By KIM CHANDLER
MONTGOMERY, Ala. (AP) - Alabama Senate candidate Roy Moore had a deal to collect $180,000 in annual salary for part-time work from the legal charity he founded and ended up with a half-million-dollar stake in the group's headquarters, records and interviews show.
Property, charity and tax records reviewed by The Associated Press show that the former chief justice received direct payment of $448,000 over the six years he served as president of the Foundation for Moral Law and was given a $540,000 mortgage on the charity's building when the group said it couldn't afford to pay his salary.
Moore is the leading candidate to replace Attorney General Jeff Sessions in the U.S. Senate and his pay from the religious-themed charity has become an issue in the race.
In an interview with The Associated Press last month, Moore defended his compensation from the group and said it has never paid him the $540,000 owed to him.

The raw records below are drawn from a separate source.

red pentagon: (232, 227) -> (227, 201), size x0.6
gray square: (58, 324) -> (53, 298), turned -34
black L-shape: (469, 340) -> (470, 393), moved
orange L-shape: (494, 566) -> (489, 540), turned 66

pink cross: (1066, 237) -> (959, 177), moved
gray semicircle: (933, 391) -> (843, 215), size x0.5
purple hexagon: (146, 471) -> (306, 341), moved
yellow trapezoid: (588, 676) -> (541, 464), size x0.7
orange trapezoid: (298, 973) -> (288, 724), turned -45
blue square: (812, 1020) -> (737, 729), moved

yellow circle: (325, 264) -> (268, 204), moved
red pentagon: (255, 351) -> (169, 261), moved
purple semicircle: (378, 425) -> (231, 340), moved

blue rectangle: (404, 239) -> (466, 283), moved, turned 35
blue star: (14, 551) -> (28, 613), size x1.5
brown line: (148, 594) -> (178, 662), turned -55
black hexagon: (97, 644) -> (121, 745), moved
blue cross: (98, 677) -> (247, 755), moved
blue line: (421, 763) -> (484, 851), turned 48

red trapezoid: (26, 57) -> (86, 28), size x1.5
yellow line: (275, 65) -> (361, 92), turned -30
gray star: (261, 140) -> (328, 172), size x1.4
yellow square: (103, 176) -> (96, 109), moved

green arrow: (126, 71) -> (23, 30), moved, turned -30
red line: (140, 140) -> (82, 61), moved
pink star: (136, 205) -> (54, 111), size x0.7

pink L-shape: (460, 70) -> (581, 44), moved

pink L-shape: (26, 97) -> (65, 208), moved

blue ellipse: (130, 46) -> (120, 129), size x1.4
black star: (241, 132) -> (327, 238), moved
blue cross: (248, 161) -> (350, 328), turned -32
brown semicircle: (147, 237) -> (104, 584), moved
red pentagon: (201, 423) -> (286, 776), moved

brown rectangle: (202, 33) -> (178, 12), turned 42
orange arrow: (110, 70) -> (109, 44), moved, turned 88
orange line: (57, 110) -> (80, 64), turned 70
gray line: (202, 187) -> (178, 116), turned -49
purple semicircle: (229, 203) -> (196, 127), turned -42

The firebrand jurist founded the Foundation for Moral Law in 2003 after a judicial discipline panel removed him as Alabama chief justice for disobeying a federal court order to take down a Ten Commandments monument from the state judicial building. The nonprofit specializes in religious freedom issues.
John Bentley, a circuit judge who serves as chairman of the foundation, told The Associated Press on Wednesday that the charity's board agreed in 2007 to pay Moore a salary of $180,000, which was on par with what he was making as chief justice and that Bentley said was comparable to directors at other legal nonprofits.
"We felt like at the time was a fair salary for the responsibility he had. ... But he was not paid that. We didn't have the money," Bentley said.
Moore told the AP that, to avoid being a drain on the group's finances, he would only accept money from Project Jeremiah, which he said was money raised by his speaking engagements.
Bentley and Moore said that, even with Project Jeremiah, the foundation did not have the money to pay Moore the $180,000 salary, so he was given a promissory note and second mortgage on the group's headquarters, a historic building in Montgomery. Bentley said it was his idea to offer Moore the interest on the building.
Property records show that the Foundation for Moral Law gave Moore a promissory note and mortgage on its building for $393,000 in February 2011. The foundation's notation said that it was given in lieu of a salary promised to Moore but that the charity had not been able to pay over the previous three years. On Dec. 19, 2011, the group's debt to Moore was raised to $498,000. It was raised again on Dec. 28, 2012, to $540,000.
"He didn't receive anything. A piece of paper. It's worthless unless the first mortgage is paid," Bentley said, noting that the foundation still owes the bank money. Paperwork filed in Montgomery County Probate Court shows that Moore agreed that the foundation's debt to a bank would take priority over money owed to him.
The first promissory note was listed on the Foundation's 2011 tax return as $393,000 in "retirement and other deferred compensation" to Moore. It included a notation that Moore was paid upon the availability of funds and that the unpaid salary would accrue until funds were available. The tax returns did not reference an agreement to pay him $180,000 annually.
Tax filings by the foundation show that Moore's highest yearly payment was $138,000, in 2012. The filing said he worked about 20 hours per week in his role as president.
Moore defeated incumbent Sen. Luther Strange, an appointee who had been backed by President Donald Trump, in the GOP primary for the Senate seat and faces Democrat Doug Jones in a December special election.
A group supporting Strange ran ads claiming Moore collected $1 million from the group, a figure which includes the $393,000 building interest. Moore's campaign called the ad misleading.
Jones on Wednesday issued a statement criticizing the payments to Moore.
"Once again, we see that Roy Moore has put his own interests ahead of the people of Alabama. This time, Moore misled the public and charitable donors by arranging a secret deal where he pocketed more than $1 million from his charity for part-time work," Jones said.